Billet d'une directrice des services pénitentiaires n°3

« Lettre à mon conjoint »

Mon Pauvre Conjoint,

    A toi qui as fait le choix de construire ta vie avec une DSP, tu ne te doutais pas de ce que tu allais endurer.

    Depuis des années, tu supportes sans rien dire, les retours à la maison en soirée, et même parfois beaucoup beaucoup plus tard, les départs de la maison aux aurores au fil des incidents, les week-ends d‘astreinte loin de sa famille en raison de l’actualité de l’établissement, les vacances annulées lorsque des contrôleurs ou des événements l’imposent, et un CET bien rempli par obligation au fur et à mesure des sacrifices de congés…

    Depuis très longtemps, tu supportes de gérer seul nos enfants et notre logistique familiale, d’accepter mes contraintes toujours plus fortes et d’être patient face à mon épuisement professionnel, mais aussi d’endurer mes soucis permanents et constants liés à ma responsabilité de plus en plus écrasante dans un isolement professionnel déstabilisant…

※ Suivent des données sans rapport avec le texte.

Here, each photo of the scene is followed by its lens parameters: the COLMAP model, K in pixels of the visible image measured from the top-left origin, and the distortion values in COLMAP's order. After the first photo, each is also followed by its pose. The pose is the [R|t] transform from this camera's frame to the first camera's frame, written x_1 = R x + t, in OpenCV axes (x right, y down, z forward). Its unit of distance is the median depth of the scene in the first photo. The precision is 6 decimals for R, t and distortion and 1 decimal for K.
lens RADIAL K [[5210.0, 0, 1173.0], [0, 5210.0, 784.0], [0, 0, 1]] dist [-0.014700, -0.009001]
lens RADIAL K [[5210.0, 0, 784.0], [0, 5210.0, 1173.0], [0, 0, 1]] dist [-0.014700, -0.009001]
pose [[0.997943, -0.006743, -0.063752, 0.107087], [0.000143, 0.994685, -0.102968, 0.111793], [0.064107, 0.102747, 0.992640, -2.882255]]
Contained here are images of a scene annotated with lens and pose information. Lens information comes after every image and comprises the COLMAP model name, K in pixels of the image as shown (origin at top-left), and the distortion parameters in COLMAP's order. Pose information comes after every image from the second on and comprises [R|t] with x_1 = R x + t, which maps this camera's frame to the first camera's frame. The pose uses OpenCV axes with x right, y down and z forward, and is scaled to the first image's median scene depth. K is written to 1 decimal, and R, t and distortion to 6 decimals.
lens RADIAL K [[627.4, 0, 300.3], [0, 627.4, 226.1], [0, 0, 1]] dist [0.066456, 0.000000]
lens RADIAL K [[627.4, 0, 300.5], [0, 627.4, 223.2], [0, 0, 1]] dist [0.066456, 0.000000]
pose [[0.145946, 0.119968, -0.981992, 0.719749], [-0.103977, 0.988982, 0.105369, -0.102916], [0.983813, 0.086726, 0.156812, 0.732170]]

    Depuis de nombreux déménagements, tu subis constamment, à chaque mutation, des difficultés d’intégration pour que tes nouveaux collègues dépassent ta position de conjoint de la Directrice, de toujours devoir te refaire une légitimité professionnelle en ayant perdu ta reconnaissance passée, d’avoir mis de côté tes désirs de promotion professionnelle et de spécialité car ceci cumulé à mon obligation de mobilité, rend les choses impossibles en famille.

    A toi qui supportes tout ceci depuis trop longtemps, il va te falloir accepter aujourd’hui l’inacceptable : ne pas pouvoir me suivre dans le cadre de mes mutations statutaires obligatoires et sans cesse rappelées par la DAP (alerte sur les délais dépassés, restrictions sur des catégories de postes, demandes de mobilité nationale et non régionale, ...).

    Tu vas devoir rester à l’autre bout de la France dans l’attente qu’une vacance de poste se libère peut-être enfin, seul, éloigné de ta famille. Au mieux, tu seras contraint d’accepter d’être affecté dans un ressort géographique non défini pouvant nous éloigner de plusieurs centaines de kilomètres. Et, toi qui restes le pilier de notre quotidien en famille, il va te falloir accepter de passer le relais à des nounous et autres baby-sitters pour permettre à ta conjointe DSP que je suis, de continuer à tenter d’honorer ses fonctions envahissantes, jusqu’à ton affectation à mes côtés.

    Mon Cher conjoint, une chose est bien évidente, je ne vais pas accepter ceci sans me battre le moment venu. Et si besoin, rassure toi bien, entre notre vie de couple et de famille et mon poste de DSP, c’est bien toi que je choisirai.